EXERCISE INSTRUCTIONS | Below is a listing; repeat exactly the lines from the one containing "### The Point" to the one containing "If you leave", both included.

DATA SUPPLIED |
* * *

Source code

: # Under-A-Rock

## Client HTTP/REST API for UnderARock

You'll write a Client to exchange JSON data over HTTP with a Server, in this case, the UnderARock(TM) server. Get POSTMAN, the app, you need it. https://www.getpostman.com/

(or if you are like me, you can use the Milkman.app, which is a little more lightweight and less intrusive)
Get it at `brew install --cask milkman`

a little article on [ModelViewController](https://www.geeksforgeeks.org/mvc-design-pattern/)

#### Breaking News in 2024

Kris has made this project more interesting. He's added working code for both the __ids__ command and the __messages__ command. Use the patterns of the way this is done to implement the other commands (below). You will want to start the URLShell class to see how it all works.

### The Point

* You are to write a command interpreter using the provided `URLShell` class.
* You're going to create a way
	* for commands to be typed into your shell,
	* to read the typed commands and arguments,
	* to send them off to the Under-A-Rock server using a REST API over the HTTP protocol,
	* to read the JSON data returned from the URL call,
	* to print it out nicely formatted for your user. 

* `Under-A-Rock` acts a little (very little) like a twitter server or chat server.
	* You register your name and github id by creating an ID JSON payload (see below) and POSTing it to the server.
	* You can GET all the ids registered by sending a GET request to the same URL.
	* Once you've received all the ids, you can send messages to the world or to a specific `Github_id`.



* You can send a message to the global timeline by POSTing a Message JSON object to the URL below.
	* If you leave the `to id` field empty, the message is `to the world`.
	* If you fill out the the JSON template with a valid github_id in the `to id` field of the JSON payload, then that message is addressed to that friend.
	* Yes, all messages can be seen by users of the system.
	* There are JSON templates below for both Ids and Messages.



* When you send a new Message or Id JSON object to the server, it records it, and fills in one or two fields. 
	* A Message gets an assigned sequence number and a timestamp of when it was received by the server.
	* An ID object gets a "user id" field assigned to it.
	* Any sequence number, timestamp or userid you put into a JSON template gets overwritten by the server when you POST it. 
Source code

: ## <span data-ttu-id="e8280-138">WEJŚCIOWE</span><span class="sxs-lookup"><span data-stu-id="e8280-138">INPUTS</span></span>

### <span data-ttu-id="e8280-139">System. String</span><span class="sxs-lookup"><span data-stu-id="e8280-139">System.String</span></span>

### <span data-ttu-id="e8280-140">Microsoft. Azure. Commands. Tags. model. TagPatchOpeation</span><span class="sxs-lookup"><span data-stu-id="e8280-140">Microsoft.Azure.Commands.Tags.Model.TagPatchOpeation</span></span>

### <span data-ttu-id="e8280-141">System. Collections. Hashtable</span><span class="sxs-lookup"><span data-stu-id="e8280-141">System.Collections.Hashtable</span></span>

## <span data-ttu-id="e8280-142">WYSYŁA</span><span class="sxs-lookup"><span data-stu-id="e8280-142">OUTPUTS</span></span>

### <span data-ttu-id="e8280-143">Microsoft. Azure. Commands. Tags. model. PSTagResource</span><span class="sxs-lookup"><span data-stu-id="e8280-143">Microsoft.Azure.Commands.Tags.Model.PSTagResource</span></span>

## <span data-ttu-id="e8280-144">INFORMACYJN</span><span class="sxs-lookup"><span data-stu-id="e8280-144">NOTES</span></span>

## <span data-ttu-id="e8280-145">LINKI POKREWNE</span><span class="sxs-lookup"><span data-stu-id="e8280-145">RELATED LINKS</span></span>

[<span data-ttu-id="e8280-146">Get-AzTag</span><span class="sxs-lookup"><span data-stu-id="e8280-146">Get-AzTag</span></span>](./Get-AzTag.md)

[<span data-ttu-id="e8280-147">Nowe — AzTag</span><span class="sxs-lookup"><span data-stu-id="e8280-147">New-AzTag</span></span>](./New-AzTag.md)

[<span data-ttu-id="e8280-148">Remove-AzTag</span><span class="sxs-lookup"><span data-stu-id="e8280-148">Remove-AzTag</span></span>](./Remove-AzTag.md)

* * *

SOLUTION FOR THIS PROBLEM |
### The Point

* You are to write a command interpreter using the provided `URLShell` class.
* You're going to create a way
	* for commands to be typed into your shell,
	* to read the typed commands and arguments,
	* to send them off to the Under-A-Rock server using a REST API over the HTTP protocol,
	* to read the JSON data returned from the URL call,
	* to print it out nicely formatted for your user. 

* `Under-A-Rock` acts a little (very little) like a twitter server or chat server.
	* You register your name and github id by creating an ID JSON payload (see below) and POSTing it to the server.
	* You can GET all the ids registered by sending a GET request to the same URL.
	* Once you've received all the ids, you can send messages to the world or to a specific `Github_id`.



* You can send a message to the global timeline by POSTing a Message JSON object to the URL below.
	* If you leave the `to id` field empty, the message is `to the world`.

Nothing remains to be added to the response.